Das Forum sucht nach beim Erstellen des Threads nach ähnlichen Threads und das nicht unbedingt ganz geschickt. Und hin und wieder kommt es da zu Problemen, wenn so häufige kurze Wörter im Titel vorkommen. 

Mit dem neuen Server (im Frühjahr) ist's zwar deutlich besser geworden, aber hin und wieder tritt das auf. Ich muss mir da noch was überlegen, wie ich das abstellen kann.

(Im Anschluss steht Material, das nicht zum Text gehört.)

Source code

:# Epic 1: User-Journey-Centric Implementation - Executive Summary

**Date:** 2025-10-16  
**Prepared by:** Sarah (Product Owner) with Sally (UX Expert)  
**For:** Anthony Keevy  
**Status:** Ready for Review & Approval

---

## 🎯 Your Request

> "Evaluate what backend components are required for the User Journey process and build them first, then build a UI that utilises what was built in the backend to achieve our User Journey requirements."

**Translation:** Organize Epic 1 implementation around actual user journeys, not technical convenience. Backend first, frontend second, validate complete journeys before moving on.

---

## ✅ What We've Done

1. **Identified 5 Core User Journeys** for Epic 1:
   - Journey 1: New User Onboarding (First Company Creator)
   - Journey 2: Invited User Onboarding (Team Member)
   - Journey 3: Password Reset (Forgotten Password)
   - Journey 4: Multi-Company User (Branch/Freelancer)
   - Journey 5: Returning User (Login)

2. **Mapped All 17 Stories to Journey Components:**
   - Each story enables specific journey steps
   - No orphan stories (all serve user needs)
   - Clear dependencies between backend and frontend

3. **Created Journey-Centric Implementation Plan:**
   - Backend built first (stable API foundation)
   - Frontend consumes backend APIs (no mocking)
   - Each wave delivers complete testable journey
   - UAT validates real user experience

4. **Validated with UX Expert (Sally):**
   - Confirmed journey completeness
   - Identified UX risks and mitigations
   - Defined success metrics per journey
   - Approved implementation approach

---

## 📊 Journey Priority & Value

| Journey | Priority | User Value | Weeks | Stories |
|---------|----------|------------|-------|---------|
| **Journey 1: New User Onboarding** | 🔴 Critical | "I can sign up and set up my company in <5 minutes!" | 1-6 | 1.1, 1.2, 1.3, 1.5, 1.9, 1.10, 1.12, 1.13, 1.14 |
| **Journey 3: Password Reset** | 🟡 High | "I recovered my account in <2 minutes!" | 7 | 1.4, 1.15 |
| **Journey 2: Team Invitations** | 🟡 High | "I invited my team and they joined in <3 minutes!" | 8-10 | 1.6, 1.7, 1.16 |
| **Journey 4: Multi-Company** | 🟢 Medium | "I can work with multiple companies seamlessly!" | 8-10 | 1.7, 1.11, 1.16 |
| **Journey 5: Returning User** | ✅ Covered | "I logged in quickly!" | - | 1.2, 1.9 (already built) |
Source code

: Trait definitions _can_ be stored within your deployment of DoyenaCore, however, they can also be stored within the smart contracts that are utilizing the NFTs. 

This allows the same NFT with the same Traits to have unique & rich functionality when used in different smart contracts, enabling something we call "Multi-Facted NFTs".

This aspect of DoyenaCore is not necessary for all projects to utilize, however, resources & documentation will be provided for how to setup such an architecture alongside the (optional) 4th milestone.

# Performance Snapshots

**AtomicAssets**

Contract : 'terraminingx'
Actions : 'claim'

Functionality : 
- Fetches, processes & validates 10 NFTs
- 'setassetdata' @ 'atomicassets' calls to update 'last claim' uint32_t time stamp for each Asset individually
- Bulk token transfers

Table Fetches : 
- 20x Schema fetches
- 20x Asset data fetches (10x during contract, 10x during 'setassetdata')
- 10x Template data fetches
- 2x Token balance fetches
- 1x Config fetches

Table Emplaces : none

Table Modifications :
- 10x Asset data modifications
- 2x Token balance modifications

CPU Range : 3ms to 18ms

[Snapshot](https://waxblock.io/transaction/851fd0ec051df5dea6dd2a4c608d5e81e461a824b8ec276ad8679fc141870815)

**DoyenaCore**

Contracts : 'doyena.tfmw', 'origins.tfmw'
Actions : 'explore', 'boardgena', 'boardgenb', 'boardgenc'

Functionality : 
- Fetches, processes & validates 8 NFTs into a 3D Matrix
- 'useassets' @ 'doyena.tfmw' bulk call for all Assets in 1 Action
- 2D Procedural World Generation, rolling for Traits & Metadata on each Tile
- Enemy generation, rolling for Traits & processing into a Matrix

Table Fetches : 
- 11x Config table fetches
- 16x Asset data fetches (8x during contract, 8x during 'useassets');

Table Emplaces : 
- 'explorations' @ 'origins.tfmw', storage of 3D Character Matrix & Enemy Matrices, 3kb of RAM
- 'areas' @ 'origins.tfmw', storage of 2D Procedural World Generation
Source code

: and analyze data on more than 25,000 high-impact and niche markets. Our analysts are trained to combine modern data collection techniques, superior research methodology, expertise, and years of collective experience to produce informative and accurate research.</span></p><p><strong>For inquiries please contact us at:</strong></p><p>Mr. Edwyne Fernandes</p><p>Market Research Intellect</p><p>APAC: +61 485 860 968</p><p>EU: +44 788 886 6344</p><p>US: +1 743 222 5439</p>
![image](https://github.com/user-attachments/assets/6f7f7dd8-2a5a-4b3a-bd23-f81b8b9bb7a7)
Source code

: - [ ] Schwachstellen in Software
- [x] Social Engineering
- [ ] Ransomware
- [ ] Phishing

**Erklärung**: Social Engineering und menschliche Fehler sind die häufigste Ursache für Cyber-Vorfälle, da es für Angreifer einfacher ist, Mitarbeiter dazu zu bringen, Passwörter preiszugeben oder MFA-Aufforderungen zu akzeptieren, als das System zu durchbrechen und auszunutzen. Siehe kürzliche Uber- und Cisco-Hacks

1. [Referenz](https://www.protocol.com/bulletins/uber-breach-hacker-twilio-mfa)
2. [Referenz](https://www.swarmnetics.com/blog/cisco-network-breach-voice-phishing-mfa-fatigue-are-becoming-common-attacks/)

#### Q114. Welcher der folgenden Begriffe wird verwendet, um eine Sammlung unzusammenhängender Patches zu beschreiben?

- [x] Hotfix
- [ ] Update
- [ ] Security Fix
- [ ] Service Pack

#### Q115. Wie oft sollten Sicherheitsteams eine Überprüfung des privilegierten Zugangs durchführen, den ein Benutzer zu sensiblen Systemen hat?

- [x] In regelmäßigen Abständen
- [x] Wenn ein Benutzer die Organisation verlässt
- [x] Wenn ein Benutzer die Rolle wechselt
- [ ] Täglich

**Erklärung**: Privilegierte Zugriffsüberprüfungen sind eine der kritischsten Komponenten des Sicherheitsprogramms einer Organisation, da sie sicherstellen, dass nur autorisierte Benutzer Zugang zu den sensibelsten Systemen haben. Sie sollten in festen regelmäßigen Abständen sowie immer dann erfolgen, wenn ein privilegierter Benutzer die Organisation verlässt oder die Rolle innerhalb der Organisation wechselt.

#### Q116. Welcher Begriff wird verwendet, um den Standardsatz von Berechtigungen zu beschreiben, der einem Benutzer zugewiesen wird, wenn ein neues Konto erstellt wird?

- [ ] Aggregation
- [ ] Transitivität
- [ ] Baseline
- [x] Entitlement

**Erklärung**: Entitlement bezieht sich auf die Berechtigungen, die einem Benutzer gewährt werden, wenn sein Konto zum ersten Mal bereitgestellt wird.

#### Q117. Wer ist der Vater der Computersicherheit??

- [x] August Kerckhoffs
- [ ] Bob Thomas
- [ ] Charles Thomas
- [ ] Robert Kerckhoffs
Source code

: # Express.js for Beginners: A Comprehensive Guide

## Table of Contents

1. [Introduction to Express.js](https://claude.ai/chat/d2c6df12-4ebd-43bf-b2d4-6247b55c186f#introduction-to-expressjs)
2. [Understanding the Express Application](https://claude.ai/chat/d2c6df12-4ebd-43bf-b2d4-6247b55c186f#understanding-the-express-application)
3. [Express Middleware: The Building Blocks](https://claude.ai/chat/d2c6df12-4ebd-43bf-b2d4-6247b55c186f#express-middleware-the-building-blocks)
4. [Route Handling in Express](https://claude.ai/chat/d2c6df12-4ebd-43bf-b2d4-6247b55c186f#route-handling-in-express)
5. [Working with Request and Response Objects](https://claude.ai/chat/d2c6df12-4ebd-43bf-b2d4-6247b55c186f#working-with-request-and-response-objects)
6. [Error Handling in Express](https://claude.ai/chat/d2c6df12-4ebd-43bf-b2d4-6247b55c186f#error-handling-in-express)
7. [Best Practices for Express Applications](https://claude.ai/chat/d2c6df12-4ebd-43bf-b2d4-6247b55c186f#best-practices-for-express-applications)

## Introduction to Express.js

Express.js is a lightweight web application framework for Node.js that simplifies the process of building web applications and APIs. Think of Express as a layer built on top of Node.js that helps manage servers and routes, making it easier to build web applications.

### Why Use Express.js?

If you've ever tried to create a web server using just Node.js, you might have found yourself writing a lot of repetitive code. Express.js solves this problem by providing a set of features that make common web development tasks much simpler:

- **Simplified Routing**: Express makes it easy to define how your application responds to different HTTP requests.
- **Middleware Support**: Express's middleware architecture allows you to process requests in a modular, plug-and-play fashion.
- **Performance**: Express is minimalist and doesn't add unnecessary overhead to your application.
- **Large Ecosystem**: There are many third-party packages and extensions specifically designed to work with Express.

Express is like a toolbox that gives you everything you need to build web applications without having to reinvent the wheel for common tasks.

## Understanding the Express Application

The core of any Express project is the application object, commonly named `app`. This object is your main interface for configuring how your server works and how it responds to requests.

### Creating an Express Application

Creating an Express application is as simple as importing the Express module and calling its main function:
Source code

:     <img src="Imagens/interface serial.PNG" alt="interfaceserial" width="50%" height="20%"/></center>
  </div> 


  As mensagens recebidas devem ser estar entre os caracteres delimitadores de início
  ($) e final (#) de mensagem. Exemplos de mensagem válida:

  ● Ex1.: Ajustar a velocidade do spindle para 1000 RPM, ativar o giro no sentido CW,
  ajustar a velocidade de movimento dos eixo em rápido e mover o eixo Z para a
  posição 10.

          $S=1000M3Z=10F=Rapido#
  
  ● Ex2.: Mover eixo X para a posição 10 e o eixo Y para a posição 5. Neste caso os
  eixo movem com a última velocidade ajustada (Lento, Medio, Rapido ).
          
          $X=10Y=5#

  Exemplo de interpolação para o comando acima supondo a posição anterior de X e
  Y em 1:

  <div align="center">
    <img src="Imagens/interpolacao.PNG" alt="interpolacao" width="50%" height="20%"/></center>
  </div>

Ich hab einen Thread aufgemacht, und es ist problemlos gegangen.

----------


## mankra

Der Titel war:
Kaufberatung RaceCarver für Piste mit ca. 15m Radius
Gerade wieder probiert, gleicher Fehler.
Nun geändert in:
Kaufberatung RaceCarver, Piste, 15mRadius 
Also eines der 3 Wörter: für, mit oder ca. dürfte Schuld sein

----------


## noox

Ich könnte das mal als Anlass nehmen, die Suche auf die MySQL-Volltextsuche umzustellen... Vielleicht trau ich mich in der Nacht...

----------


## noox

Dürften "für" und "mit" gewesen sein. Wörter mit 2 Buchstaben (ca) werden nicht indiziert. Hab grad gesehen, dass ich einige "Stop-Words" eingefügt hab, aber weder "für" noch "mit".

----------


## noox

Problem ist jetzt behoben:
https://www.downhill-board.com/49032...mgestellt.html

----------